David Manley, senior economic analyst at NRGI and co-author of the report, said the huge expenditure by the state-run oil companies into oil and gas projects was an improbable ‘gamble.’
“State oil companies’ expenditures are a highly uncertain gamble. They could pay off, or they could pave the way for economic crises across the emerging and developing world and necessitate future bailouts that cost the public dearly,” he said.
According to the report, these projects would only generate a return if fossil fuel consumption remained high enough for global emissions to exceed the world’s carbon budget which was the level required to meet the Paris Agreement and keep the global temperature below 2°C.
Oil companies in Nigeria namely Shell, ExxonMobil, Total and Eni, are cutting billions in spending after taking hits to their profits, shifting money to renewable fuels and focusing only on the most cost-effective markets.
Mele Kyari, group managing director of the NNPC, told Reuters in an interview that the oil companies shift from Nigeria was based on their own choices.

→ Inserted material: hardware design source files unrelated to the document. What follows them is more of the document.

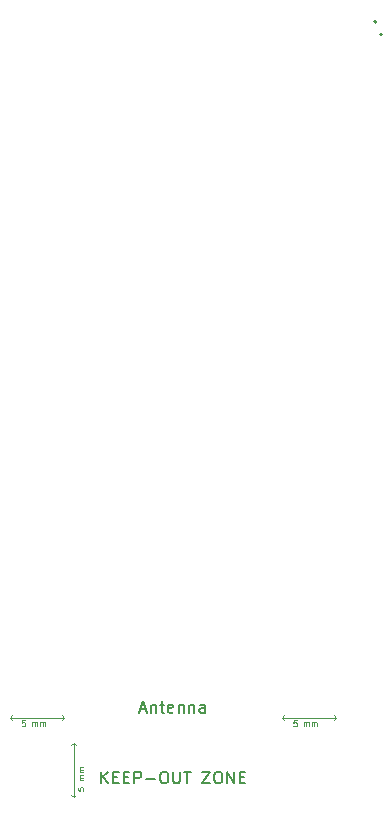
<source format=gbr>
%TF.GenerationSoftware,KiCad,Pcbnew,(6.0.8)*%
%TF.CreationDate,2022-10-07T15:24:08+02:00*%
%TF.ProjectId,bobbycar-emergency-hardware,626f6262-7963-4617-922d-656d65726765,rev?*%
%TF.SameCoordinates,Original*%
%TF.FileFunction,Other,Comment*%
%FSLAX46Y46*%
G04 Gerber Fmt 4.6, Leading zero omitted, Abs format (unit mm)*
G04 Created by KiCad (PCBNEW (6.0.8)) date 2022-10-07 15:24:08*
%MOMM*%
%LPD*%
G01*
G04 APERTURE LIST*
%ADD10C,0.100000*%
%ADD11C,0.150000*%
%ADD12C,0.200000*%
G04 APERTURE END LIST*
D10*
%TO.C,U2*%
X20461904Y15898809D02*
X20223809Y15898809D01*
X20200000Y15660714D01*
X20223809Y15684523D01*
X20271428Y15708333D01*
X20390476Y15708333D01*
X20438095Y15684523D01*
X20461904Y15660714D01*
X20485714Y15613095D01*
X20485714Y15494047D01*
X20461904Y15446428D01*
X20438095Y15422619D01*
X20390476Y15398809D01*
X20271428Y15398809D01*
X20223809Y15422619D01*
X20200000Y15446428D01*
X21080952Y15398809D02*
X21080952Y15732142D01*
X21080952Y15684523D02*
X21104761Y15708333D01*
X21152380Y15732142D01*
X21223809Y15732142D01*
X21271428Y15708333D01*
X21295238Y15660714D01*
X21295238Y15398809D01*
X21295238Y15660714D02*
X21319047Y15708333D01*
X21366666Y15732142D01*
X21438095Y15732142D01*
X21485714Y15708333D01*
X21509523Y15660714D01*
X21509523Y15398809D01*
X21747619Y15398809D02*
X21747619Y15732142D01*
X21747619Y15684523D02*
X21771428Y15708333D01*
X21819047Y15732142D01*
X21890476Y15732142D01*
X21938095Y15708333D01*
X21961904Y15660714D01*
X21961904Y15398809D01*
X21961904Y15660714D02*
X21985714Y15708333D01*
X22033333Y15732142D01*
X22104761Y15732142D01*
X22152380Y15708333D01*
X22176190Y15660714D01*
X22176190Y15398809D01*
D11*
X3928571Y10547619D02*
X3928571Y11547619D01*
X4500000Y10547619D02*
X4071428Y11119047D01*
X4500000Y11547619D02*
X3928571Y10976190D01*
X4928571Y11071428D02*
X5261904Y11071428D01*
X5404761Y10547619D02*
X4928571Y10547619D01*
X4928571Y11547619D01*
X5404761Y11547619D01*
X5833333Y11071428D02*
X6166666Y11071428D01*
X6309523Y10547619D02*
X5833333Y10547619D01*
X5833333Y11547619D01*
X6309523Y11547619D01*
X6738095Y10547619D02*
X6738095Y11547619D01*
X7119047Y11547619D01*
X7214285Y11500000D01*
X7261904Y11452380D01*
X7309523Y11357142D01*
X7309523Y11214285D01*
X7261904Y11119047D01*
X7214285Y11071428D01*
X7119047Y11023809D01*
X6738095Y11023809D01*
X7738095Y10928571D02*
X8500000Y10928571D01*
X9166666Y11547619D02*
X9357142Y11547619D01*
X9452380Y11500000D01*
X9547619Y11404761D01*
X9595238Y11214285D01*
X9595238Y10880952D01*
X9547619Y10690476D01*
X9452380Y10595238D01*
X9357142Y10547619D01*
X9166666Y10547619D01*
X9071428Y10595238D01*
X8976190Y10690476D01*
X8928571Y10880952D01*
X8928571Y11214285D01*
X8976190Y11404761D01*
X9071428Y11500000D01*
X9166666Y11547619D01*
X10023809Y11547619D02*
X10023809Y10738095D01*
X10071428Y10642857D01*
X10119047Y10595238D01*
X10214285Y10547619D01*
X10404761Y10547619D01*
X10500000Y10595238D01*
X10547619Y10642857D01*
X10595238Y10738095D01*
X10595238Y11547619D01*
X10928571Y11547619D02*
X11500000Y11547619D01*
X11214285Y10547619D02*
X11214285Y11547619D01*
X12500000Y11547619D02*
X13166666Y11547619D01*
X12500000Y10547619D01*
X13166666Y10547619D01*
X13738095Y11547619D02*
X13928571Y11547619D01*
X14023809Y11500000D01*
X14119047Y11404761D01*
X14166666Y11214285D01*
X14166666Y10880952D01*
X14119047Y10690476D01*
X14023809Y10595238D01*
X13928571Y10547619D01*
X13738095Y10547619D01*
X13642857Y10595238D01*
X13547619Y10690476D01*
X13499999Y10880952D01*
X13499999Y11214285D01*
X13547619Y11404761D01*
X13642857Y11500000D01*
X13738095Y11547619D01*
X14595238Y10547619D02*
X14595238Y11547619D01*
X15166666Y10547619D01*
X15166666Y11547619D01*
X15642857Y11071428D02*
X15976190Y11071428D01*
X16119047Y10547619D02*
X15642857Y10547619D01*
X15642857Y11547619D01*
X16119047Y11547619D01*
X7238095Y16833333D02*
X7714285Y16833333D01*
X7142857Y16547619D02*
X7476190Y17547619D01*
X7809523Y16547619D01*
X8142857Y17214285D02*
X8142857Y16547619D01*
X8142857Y17119047D02*
X8190476Y17166666D01*
X8285714Y17214285D01*
X8428571Y17214285D01*
X8523809Y17166666D01*
X8571428Y17071428D01*
X8571428Y16547619D01*
X8904761Y17214285D02*
X9285714Y17214285D01*
X9047619Y17547619D02*
X9047619Y16690476D01*
X9095238Y16595238D01*
X9190476Y16547619D01*
X9285714Y16547619D01*
X10000000Y16595238D02*
X9904761Y16547619D01*
X9714285Y16547619D01*
X9619047Y16595238D01*
X9571428Y16690476D01*
X9571428Y17071428D01*
X9619047Y17166666D01*
X9714285Y17214285D01*
X9904761Y17214285D01*
X10000000Y17166666D01*
X10047619Y17071428D01*
X10047619Y16976190D01*
X9571428Y16880952D01*
X10476190Y17214285D02*
X10476190Y16547619D01*
X10476190Y17119047D02*
X10523809Y17166666D01*
X10619047Y17214285D01*
X10761904Y17214285D01*
X10857142Y17166666D01*
X10904761Y17071428D01*
X10904761Y16547619D01*
X11380952Y17214285D02*
X11380952Y16547619D01*
X11380952Y17119047D02*
X11428571Y17166666D01*
X11523809Y17214285D01*
X11666666Y17214285D01*
X11761904Y17166666D01*
X11809523Y17071428D01*
X11809523Y16547619D01*
X12714285Y16547619D02*
X12714285Y17071428D01*
X12666666Y17166666D01*
X12571428Y17214285D01*
X12380952Y17214285D01*
X12285714Y17166666D01*
X12714285Y16595238D02*
X12619047Y16547619D01*
X12380952Y16547619D01*
X12285714Y16595238D01*
X12238095Y16690476D01*
X12238095Y16785714D01*
X12285714Y16880952D01*
X12380952Y16928571D01*
X12619047Y16928571D01*
X12714285Y16976190D01*
D10*
X-2538095Y15898809D02*
X-2776190Y15898809D01*
X-2800000Y15660714D01*
X-2776190Y15684523D01*
X-2728571Y15708333D01*
X-2609523Y15708333D01*
X-2561904Y15684523D01*
X-2538095Y15660714D01*
X-2514285Y15613095D01*
X-2514285Y15494047D01*
X-2538095Y15446428D01*
X-2561904Y15422619D01*
X-2609523Y15398809D01*
X-2728571Y15398809D01*
X-2776190Y15422619D01*
X-2800000Y15446428D01*
X-1919047Y15398809D02*
X-1919047Y15732142D01*
X-1919047Y15684523D02*
X-1895238Y15708333D01*
X-1847619Y15732142D01*
X-1776190Y15732142D01*
X-1728571Y15708333D01*
X-1704761Y15660714D01*
X-1704761Y15398809D01*
X-1704761Y15660714D02*
X-1680952Y15708333D01*
X-1633333Y15732142D01*
X-1561904Y15732142D01*
X-1514285Y15708333D01*
X-1490476Y15660714D01*
X-1490476Y15398809D01*
X-1252380Y15398809D02*
X-1252380Y15732142D01*
X-1252380Y15684523D02*
X-1228571Y15708333D01*
X-1180952Y15732142D01*
X-1109523Y15732142D01*
X-1061904Y15708333D01*
X-1038095Y15660714D01*
X-1038095Y15398809D01*
X-1038095Y15660714D02*
X-1014285Y15708333D01*
X-966666Y15732142D01*
X-895238Y15732142D01*
X-847619Y15708333D01*
X-823809Y15660714D01*
X-823809Y15398809D01*
X1926190Y10186904D02*
X1926190Y9948809D01*
X2164285Y9925000D01*
X2140476Y9948809D01*
X2116666Y9996428D01*
X2116666Y10115476D01*
X2140476Y10163095D01*
X2164285Y10186904D01*
X2211904Y10210714D01*
X2330952Y10210714D01*
X2378571Y10186904D01*
X2402380Y10163095D01*
X2426190Y10115476D01*
X2426190Y9996428D01*
X2402380Y9948809D01*
X2378571Y9925000D01*
X2426190Y10805952D02*
X2092857Y10805952D01*
X2140476Y10805952D02*
X2116666Y10829761D01*
X2092857Y10877380D01*
X2092857Y10948809D01*
X2116666Y10996428D01*
X2164285Y11020238D01*
X2426190Y11020238D01*
X2164285Y11020238D02*
X2116666Y11044047D01*
X2092857Y11091666D01*
X2092857Y11163095D01*
X2116666Y11210714D01*
X2164285Y11234523D01*
X2426190Y11234523D01*
X2426190Y11472619D02*
X2092857Y11472619D01*
X2140476Y11472619D02*
X2116666Y11496428D01*
X2092857Y11544047D01*
X2092857Y11615476D01*
X2116666Y11663095D01*
X2164285Y11686904D01*
X2426190Y11686904D01*
X2164285Y11686904D02*
X2116666Y11710714D01*
X2092857Y11758333D01*
X2092857Y11829761D01*
X2116666Y11877380D01*
X2164285Y11901190D01*
X2426190Y11901190D01*
D12*
%TO.C,Q2*%
X27250000Y75040000D02*
G75*
G03*
X27250000Y75040000I-100000J0D01*
G01*
%TO.C,Q1*%
X27700000Y73960000D02*
G75*
G03*
X27700000Y73960000I-100000J0D01*
G01*
D10*
%TO.C,U2*%
X1600000Y9400000D02*
X1800000Y9600000D01*
X1600000Y14000000D02*
X1600000Y9400000D01*
X-3800000Y16125000D02*
X-3600000Y16325000D01*
X23800000Y16125000D02*
X23600000Y15925000D01*
X1600000Y14000000D02*
X1400000Y13800000D01*
X1600000Y14000000D02*
X1800000Y13800000D01*
X800000Y16125000D02*
X600000Y16325000D01*
X23800000Y16125000D02*
X19200000Y16125000D01*
X23800000Y16125000D02*
X23600000Y16325000D01*
X1600000Y9400000D02*
X1400000Y9600000D01*
X-3800000Y16125000D02*
X-3600000Y15925000D01*
X800000Y16125000D02*
X600000Y15925000D01*
X800000Y16125000D02*
X-3800000Y16125000D01*
X19200000Y16125000D02*
X19400000Y16325000D01*
X19200000Y16125000D02*
X19400000Y15925000D01*
%TD*%
M02*

</source>
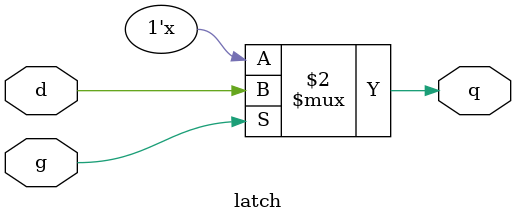
<source format=v>
module latch(q,d,g);
input d,g;
output q;
reg q;
always @(g or d)
    begin
        if(g)
            q<=d;    
    end
endmodule

</source>
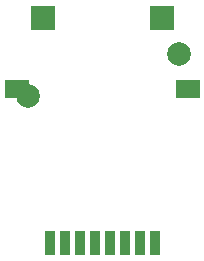
<source format=gbp>
G04*
G04 #@! TF.GenerationSoftware,Altium Limited,Altium Designer,22.2.1 (43)*
G04*
G04 Layer_Color=128*
%FSTAX25Y25*%
%MOIN*%
G70*
G04*
G04 #@! TF.SameCoordinates,04582349-F352-462C-AFDD-1AE5C237541B*
G04*
G04*
G04 #@! TF.FilePolarity,Positive*
G04*
G01*
G75*
%ADD43R,0.07874X0.07874*%
%ADD44R,0.07874X0.05906*%
%ADD45C,0.07874*%
%ADD46R,0.03543X0.07874*%
D43*
X0054746Y008145D02*
D03*
X0015376D02*
D03*
D44*
X0063543Y0057708D02*
D03*
X0006457D02*
D03*
D45*
X0010165Y0055478D02*
D03*
X0060402Y0069573D02*
D03*
D46*
X0052531Y000655D02*
D03*
X0047532D02*
D03*
X0037532D02*
D03*
X0022532D02*
D03*
X0042531D02*
D03*
X0032531D02*
D03*
X0027531D02*
D03*
X0017531D02*
D03*
M02*

</source>
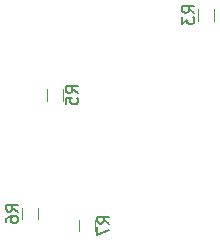
<source format=gbr>
G04 #@! TF.FileFunction,Legend,Bot*
%FSLAX46Y46*%
G04 Gerber Fmt 4.6, Leading zero omitted, Abs format (unit mm)*
G04 Created by KiCad (PCBNEW 4.0.5) date 03/29/17 17:32:54*
%MOMM*%
%LPD*%
G01*
G04 APERTURE LIST*
%ADD10C,0.100000*%
%ADD11C,0.120000*%
%ADD12C,0.150000*%
G04 APERTURE END LIST*
D10*
D11*
X141459500Y-125277500D02*
X141459500Y-124277500D01*
X140099500Y-124277500D02*
X140099500Y-125277500D01*
X127336000Y-131072000D02*
X127336000Y-132072000D01*
X128696000Y-132072000D02*
X128696000Y-131072000D01*
X126537000Y-142105000D02*
X126537000Y-141105000D01*
X125177000Y-141105000D02*
X125177000Y-142105000D01*
X130003000Y-142121000D02*
X130003000Y-143121000D01*
X131363000Y-143121000D02*
X131363000Y-142121000D01*
D12*
X139781881Y-124610834D02*
X139305690Y-124277500D01*
X139781881Y-124039405D02*
X138781881Y-124039405D01*
X138781881Y-124420358D01*
X138829500Y-124515596D01*
X138877119Y-124563215D01*
X138972357Y-124610834D01*
X139115214Y-124610834D01*
X139210452Y-124563215D01*
X139258071Y-124515596D01*
X139305690Y-124420358D01*
X139305690Y-124039405D01*
X138781881Y-124944167D02*
X138781881Y-125563215D01*
X139162833Y-125229881D01*
X139162833Y-125372739D01*
X139210452Y-125467977D01*
X139258071Y-125515596D01*
X139353310Y-125563215D01*
X139591405Y-125563215D01*
X139686643Y-125515596D01*
X139734262Y-125467977D01*
X139781881Y-125372739D01*
X139781881Y-125087024D01*
X139734262Y-124991786D01*
X139686643Y-124944167D01*
X129918381Y-131405334D02*
X129442190Y-131072000D01*
X129918381Y-130833905D02*
X128918381Y-130833905D01*
X128918381Y-131214858D01*
X128966000Y-131310096D01*
X129013619Y-131357715D01*
X129108857Y-131405334D01*
X129251714Y-131405334D01*
X129346952Y-131357715D01*
X129394571Y-131310096D01*
X129442190Y-131214858D01*
X129442190Y-130833905D01*
X128918381Y-132310096D02*
X128918381Y-131833905D01*
X129394571Y-131786286D01*
X129346952Y-131833905D01*
X129299333Y-131929143D01*
X129299333Y-132167239D01*
X129346952Y-132262477D01*
X129394571Y-132310096D01*
X129489810Y-132357715D01*
X129727905Y-132357715D01*
X129823143Y-132310096D01*
X129870762Y-132262477D01*
X129918381Y-132167239D01*
X129918381Y-131929143D01*
X129870762Y-131833905D01*
X129823143Y-131786286D01*
X124859381Y-141438334D02*
X124383190Y-141105000D01*
X124859381Y-140866905D02*
X123859381Y-140866905D01*
X123859381Y-141247858D01*
X123907000Y-141343096D01*
X123954619Y-141390715D01*
X124049857Y-141438334D01*
X124192714Y-141438334D01*
X124287952Y-141390715D01*
X124335571Y-141343096D01*
X124383190Y-141247858D01*
X124383190Y-140866905D01*
X123859381Y-142295477D02*
X123859381Y-142105000D01*
X123907000Y-142009762D01*
X123954619Y-141962143D01*
X124097476Y-141866905D01*
X124287952Y-141819286D01*
X124668905Y-141819286D01*
X124764143Y-141866905D01*
X124811762Y-141914524D01*
X124859381Y-142009762D01*
X124859381Y-142200239D01*
X124811762Y-142295477D01*
X124764143Y-142343096D01*
X124668905Y-142390715D01*
X124430810Y-142390715D01*
X124335571Y-142343096D01*
X124287952Y-142295477D01*
X124240333Y-142200239D01*
X124240333Y-142009762D01*
X124287952Y-141914524D01*
X124335571Y-141866905D01*
X124430810Y-141819286D01*
X132585381Y-142454334D02*
X132109190Y-142121000D01*
X132585381Y-141882905D02*
X131585381Y-141882905D01*
X131585381Y-142263858D01*
X131633000Y-142359096D01*
X131680619Y-142406715D01*
X131775857Y-142454334D01*
X131918714Y-142454334D01*
X132013952Y-142406715D01*
X132061571Y-142359096D01*
X132109190Y-142263858D01*
X132109190Y-141882905D01*
X131585381Y-142787667D02*
X131585381Y-143454334D01*
X132585381Y-143025762D01*
M02*

</source>
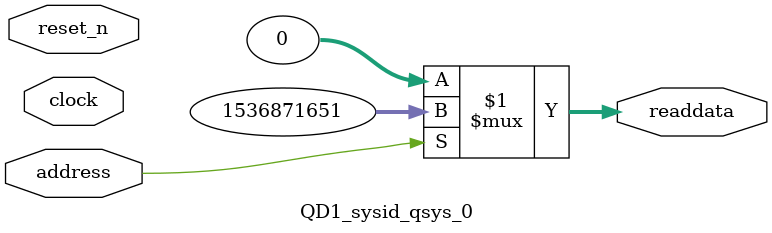
<source format=v>



// synthesis translate_off
`timescale 1ns / 1ps
// synthesis translate_on

// turn off superfluous verilog processor warnings 
// altera message_level Level1 
// altera message_off 10034 10035 10036 10037 10230 10240 10030 

module QD1_sysid_qsys_0 (
               // inputs:
                address,
                clock,
                reset_n,

               // outputs:
                readdata
             )
;

  output  [ 31: 0] readdata;
  input            address;
  input            clock;
  input            reset_n;

  wire    [ 31: 0] readdata;
  //control_slave, which is an e_avalon_slave
  assign readdata = address ? 1536871651 : 0;

endmodule




</source>
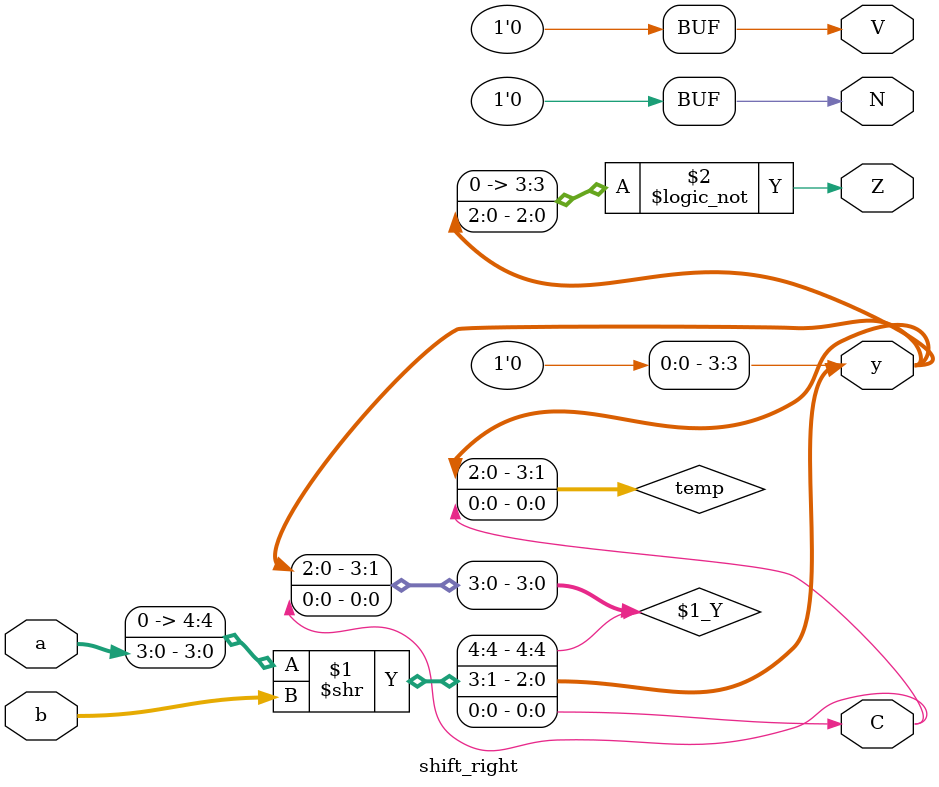
<source format=sv>
module shift_right
	#(parameter width = 4)(
	input logic [width-1:0]a,
	input logic [width-1:0]b,    //desplazamiento
	output logic [width-1:0]y,
	output logic N,
   output logic Z,
   output logic C,
   output logic V
);				
	logic [width-1:0] temp;
	
	assign temp = {1'b0, a} >> b;
	
	assign y = temp[width-1:1];
	
   assign N    = y[3];                // MSB
   assign Z    = (y == 4'd0);         // Si todos son 0
	assign C    = temp[0];             // último bit que salió a la izquierda
   assign V    = 1'b0;                // no tiene 
	
	
	
endmodule
</source>
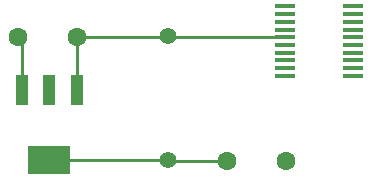
<source format=gtl>
G04 Layer: TopLayer*
G04 EasyEDA v6.5.40, 2024-08-10 13:38:48*
G04 cb6e2e9fbd21486d88ae5690d2d3dc00,10*
G04 Gerber Generator version 0.2*
G04 Scale: 100 percent, Rotated: No, Reflected: No *
G04 Dimensions in millimeters *
G04 leading zeros omitted , absolute positions ,4 integer and 5 decimal *
%FSLAX45Y45*%
%MOMM*%

%AMMACRO1*21,1,$1,$2,0,0,$3*%
%ADD10C,0.2540*%
%ADD11O,1.7420082X0.36400740000000004*%
%ADD12R,1.1000X2.5000*%
%ADD13MACRO1,3.6X2.34X0.0000*%
%ADD14C,1.4000*%
%ADD15C,1.6000*%

%LPD*%
D10*
X384987Y25400D02*
G01*
X417703Y-7315D01*
X417703Y-426923D01*
X884986Y25400D02*
G01*
X1646707Y25400D01*
X1651000Y29692D01*
X877696Y-426923D02*
G01*
X877696Y18110D01*
X884986Y25400D01*
X2646603Y19786D02*
G01*
X1660905Y19786D01*
X1651000Y29692D01*
X2150287Y-1028700D02*
G01*
X1659407Y-1028700D01*
X1651000Y-1020292D01*
X647700Y-1020902D02*
G01*
X1650390Y-1020902D01*
X1651000Y-1020292D01*
D11*
G01*
X2646603Y279806D03*
G01*
X2646603Y214807D03*
G01*
X2646603Y149809D03*
G01*
X2646603Y84810D03*
G01*
X2646603Y19786D03*
G01*
X2646603Y-45212D03*
G01*
X2646603Y-110210D03*
G01*
X2646603Y-175209D03*
G01*
X2646603Y-240207D03*
G01*
X2646603Y-305206D03*
G01*
X3220796Y279806D03*
G01*
X3220796Y214807D03*
G01*
X3220796Y149809D03*
G01*
X3220796Y84810D03*
G01*
X3220796Y19786D03*
G01*
X3220796Y-45212D03*
G01*
X3220796Y-110210D03*
G01*
X3220796Y-175209D03*
G01*
X3220796Y-240207D03*
G01*
X3220796Y-305206D03*
D12*
G01*
X877696Y-426918D03*
G01*
X647700Y-426918D03*
G01*
X417703Y-426918D03*
D13*
G01*
X647700Y-1020902D03*
D14*
G01*
X1651000Y-1020292D03*
G01*
X1651000Y29692D03*
D15*
G01*
X884986Y25400D03*
G01*
X384987Y25400D03*
G01*
X2650286Y-1028700D03*
G01*
X2150287Y-1028700D03*
M02*

</source>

“No company will invest where they cannot get the appropriate margin. We’re very conscious of the fact that people have choices, companies will make choices to leave countries when they have to,” he said.
The NNPC 2018 annual financial accounts showed that Nigeria’s three major refineries reported a combined loss of 154.4 billion naira which made the NNPC shut all of them completely last year as they awaited much-needed maintenance, repair and upgrades, leaving the country with a hefty fuel import bill.
According to the NRGI report, oil producers in the Middle East, such as Saudi Arabia, would be less impacted as their break-even levels were much lower, but African and Latin American countries would have more trouble.
Other countries where investments should be reviewed include Algeria, China, Russia, India, Mozambique, Venezuela, Colombia and Suriname.